Dokumen Sumber:

Rabu, 18 Juni 2014

Donasi untuk Jokowi-JK Tembus Rp 50.7 M

Jumlah sumbangan gotong royong yang masuk ke rekening Joko Widodo-Jusuf Kalla terus bertambah. Hingga Rabu (18/6) siang, rekening gotong royong sudah mencapai Rp50.745.662.472.
"Jumlah penyumbang perseorangan mencapai 43.795 orang, sedangkan penyumbang dari perusahaan sebanyak tujuh perusahaan," kata anggota Tim Pemenangan Jokowi-JK, Zuhairi Misrawi, di Media Center Jokowi-JK, Jalan Cemara, Jakarta, Rabu (18/6/2014).
Untuk membantu pemenangan Jokowi-JK, ada tiga rekening yang dibuka untuk menyalurkan sumbangan. Yaitu rekening Bank Rakyat Indonesia dengan nomor 122301000172309, Bank Mandiri (070-00-0909-096-5), dan Bank Central Asia (5015.500015). Ketiga rekening tersebut atas nama Joko Widodo dan Jusuf Kalla.
Sesuai dengan Pasal 96 Undang-Undang Nomor 42 Tahun 2008 tentang Pemilu Presiden dan Wakil Presiden, sumbangan dari perseorangan tidak boleh melebihi Rp1 miliar. Sementara sumbangan per perusahaan dilarang melebihi Rp5 miliar.
Zuhairi berharap masyarakat yang berniat menyumbangkan uangnya ke rekening gotong-royong mencantumkan biodata lengkap. Terutama yang ingin menyumbangkan uang secara manual langsung ke bank. Untuk yang menyumbang melalui anjungan tunai mandiri, menurutnya, tak bermasalah karena sudah terdata otomatis oleh pihak bank.
"Uang tak bisa dipakai jika identitas dari penyumbang tak lengkap," ucapnya.

Tujuan Tugas 1: Ubah paragraf yang diawali "Untuk membantu pemenangan Jokowi-JK" dalam artikel donasi Jokowi-JK menjadi daftar singkat tanpa menghilangkan fakta utamanya.

Data yang Diberikan:
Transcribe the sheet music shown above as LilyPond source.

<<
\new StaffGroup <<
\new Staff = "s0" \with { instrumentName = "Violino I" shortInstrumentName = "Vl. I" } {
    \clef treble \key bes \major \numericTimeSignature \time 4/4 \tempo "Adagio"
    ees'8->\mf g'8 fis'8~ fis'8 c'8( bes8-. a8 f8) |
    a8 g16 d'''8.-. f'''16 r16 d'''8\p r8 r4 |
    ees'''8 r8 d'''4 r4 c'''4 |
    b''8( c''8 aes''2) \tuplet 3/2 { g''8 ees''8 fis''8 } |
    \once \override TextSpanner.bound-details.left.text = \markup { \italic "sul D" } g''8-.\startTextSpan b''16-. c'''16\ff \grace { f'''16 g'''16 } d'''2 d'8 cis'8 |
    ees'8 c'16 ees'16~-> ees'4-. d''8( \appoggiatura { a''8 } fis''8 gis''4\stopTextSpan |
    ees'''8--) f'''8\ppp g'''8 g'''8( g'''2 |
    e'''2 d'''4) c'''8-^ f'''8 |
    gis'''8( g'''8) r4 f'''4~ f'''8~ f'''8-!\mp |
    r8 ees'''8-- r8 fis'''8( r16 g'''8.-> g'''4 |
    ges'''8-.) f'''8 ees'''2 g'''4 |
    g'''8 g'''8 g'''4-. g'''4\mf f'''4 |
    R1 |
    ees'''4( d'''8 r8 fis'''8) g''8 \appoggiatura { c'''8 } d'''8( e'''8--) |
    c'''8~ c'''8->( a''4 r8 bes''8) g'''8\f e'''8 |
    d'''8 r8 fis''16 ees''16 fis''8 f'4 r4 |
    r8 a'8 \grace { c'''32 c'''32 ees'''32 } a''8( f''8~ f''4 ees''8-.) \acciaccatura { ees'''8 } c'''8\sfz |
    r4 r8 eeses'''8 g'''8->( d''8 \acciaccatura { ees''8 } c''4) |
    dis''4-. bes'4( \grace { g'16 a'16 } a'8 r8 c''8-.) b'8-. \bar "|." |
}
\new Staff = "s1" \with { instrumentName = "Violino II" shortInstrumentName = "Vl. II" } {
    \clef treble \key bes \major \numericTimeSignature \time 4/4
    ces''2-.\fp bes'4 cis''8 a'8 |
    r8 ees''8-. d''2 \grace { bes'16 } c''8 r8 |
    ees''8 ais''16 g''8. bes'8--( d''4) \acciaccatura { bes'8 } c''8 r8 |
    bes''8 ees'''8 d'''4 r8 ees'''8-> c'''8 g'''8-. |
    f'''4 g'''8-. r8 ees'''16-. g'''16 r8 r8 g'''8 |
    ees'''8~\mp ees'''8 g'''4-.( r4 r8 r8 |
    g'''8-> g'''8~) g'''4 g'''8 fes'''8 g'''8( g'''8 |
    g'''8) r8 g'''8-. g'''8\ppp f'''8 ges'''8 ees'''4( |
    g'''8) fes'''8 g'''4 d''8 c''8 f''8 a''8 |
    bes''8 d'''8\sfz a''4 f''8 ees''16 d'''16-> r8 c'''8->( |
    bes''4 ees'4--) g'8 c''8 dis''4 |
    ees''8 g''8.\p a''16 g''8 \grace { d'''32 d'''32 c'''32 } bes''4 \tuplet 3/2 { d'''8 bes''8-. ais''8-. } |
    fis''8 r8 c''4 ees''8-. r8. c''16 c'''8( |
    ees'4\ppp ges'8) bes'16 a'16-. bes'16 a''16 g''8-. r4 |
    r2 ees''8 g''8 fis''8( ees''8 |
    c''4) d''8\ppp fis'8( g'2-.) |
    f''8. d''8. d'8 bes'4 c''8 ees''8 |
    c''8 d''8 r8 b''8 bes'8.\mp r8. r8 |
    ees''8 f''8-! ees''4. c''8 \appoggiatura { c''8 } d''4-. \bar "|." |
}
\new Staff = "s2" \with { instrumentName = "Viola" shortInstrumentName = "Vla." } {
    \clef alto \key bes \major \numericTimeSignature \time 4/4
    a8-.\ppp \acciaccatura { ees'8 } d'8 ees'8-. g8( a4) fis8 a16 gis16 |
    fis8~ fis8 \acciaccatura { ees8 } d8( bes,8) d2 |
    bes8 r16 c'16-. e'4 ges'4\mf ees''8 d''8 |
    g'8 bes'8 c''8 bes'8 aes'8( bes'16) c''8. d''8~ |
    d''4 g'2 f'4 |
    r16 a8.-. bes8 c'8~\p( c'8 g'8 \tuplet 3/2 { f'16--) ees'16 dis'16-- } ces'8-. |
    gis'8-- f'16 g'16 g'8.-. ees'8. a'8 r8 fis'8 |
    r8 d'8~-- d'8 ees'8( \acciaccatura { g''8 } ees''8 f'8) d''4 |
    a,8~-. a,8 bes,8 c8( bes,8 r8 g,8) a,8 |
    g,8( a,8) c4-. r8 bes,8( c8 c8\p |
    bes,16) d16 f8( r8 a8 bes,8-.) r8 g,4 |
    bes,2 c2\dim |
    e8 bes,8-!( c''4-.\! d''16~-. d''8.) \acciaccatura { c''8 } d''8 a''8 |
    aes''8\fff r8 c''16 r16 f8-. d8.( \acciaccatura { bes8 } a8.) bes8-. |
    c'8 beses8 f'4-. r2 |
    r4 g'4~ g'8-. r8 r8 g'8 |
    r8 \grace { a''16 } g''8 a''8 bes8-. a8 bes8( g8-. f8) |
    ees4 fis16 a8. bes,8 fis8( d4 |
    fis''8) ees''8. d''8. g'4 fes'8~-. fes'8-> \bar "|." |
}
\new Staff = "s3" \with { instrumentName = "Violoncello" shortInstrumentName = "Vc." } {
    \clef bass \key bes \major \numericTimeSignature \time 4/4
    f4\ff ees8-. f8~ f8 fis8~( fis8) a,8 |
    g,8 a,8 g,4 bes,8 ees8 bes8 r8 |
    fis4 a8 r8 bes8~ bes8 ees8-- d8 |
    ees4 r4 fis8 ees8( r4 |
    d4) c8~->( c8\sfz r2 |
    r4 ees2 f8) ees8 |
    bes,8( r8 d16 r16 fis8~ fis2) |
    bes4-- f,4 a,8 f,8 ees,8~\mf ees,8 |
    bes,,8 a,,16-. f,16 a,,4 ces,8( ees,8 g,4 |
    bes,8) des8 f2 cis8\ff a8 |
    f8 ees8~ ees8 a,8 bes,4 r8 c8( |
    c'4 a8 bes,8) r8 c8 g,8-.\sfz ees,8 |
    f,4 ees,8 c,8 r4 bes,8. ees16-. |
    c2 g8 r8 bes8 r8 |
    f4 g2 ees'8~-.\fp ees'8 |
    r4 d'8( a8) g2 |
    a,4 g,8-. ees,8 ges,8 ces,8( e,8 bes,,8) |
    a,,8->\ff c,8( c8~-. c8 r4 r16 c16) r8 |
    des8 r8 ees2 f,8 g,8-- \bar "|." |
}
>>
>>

Tujuan Tugas 2: Hitung jumlah baris pada entri yang memuat string "acciaccatura". Jawab dengan angkanya saja.

Hasil 1:
- Tiga rekening dibuka untuk menyalurkan sumbangan pemenangan Jokowi-JK:
  - Bank Rakyat Indonesia: 122301000172309
  - Bank Mandiri: 070-00-0909-096-5
  - Bank Central Asia: 5015.500015
- Ketiga rekening atas nama Joko Widodo dan Jusuf Kalla.

Hasil 2: 8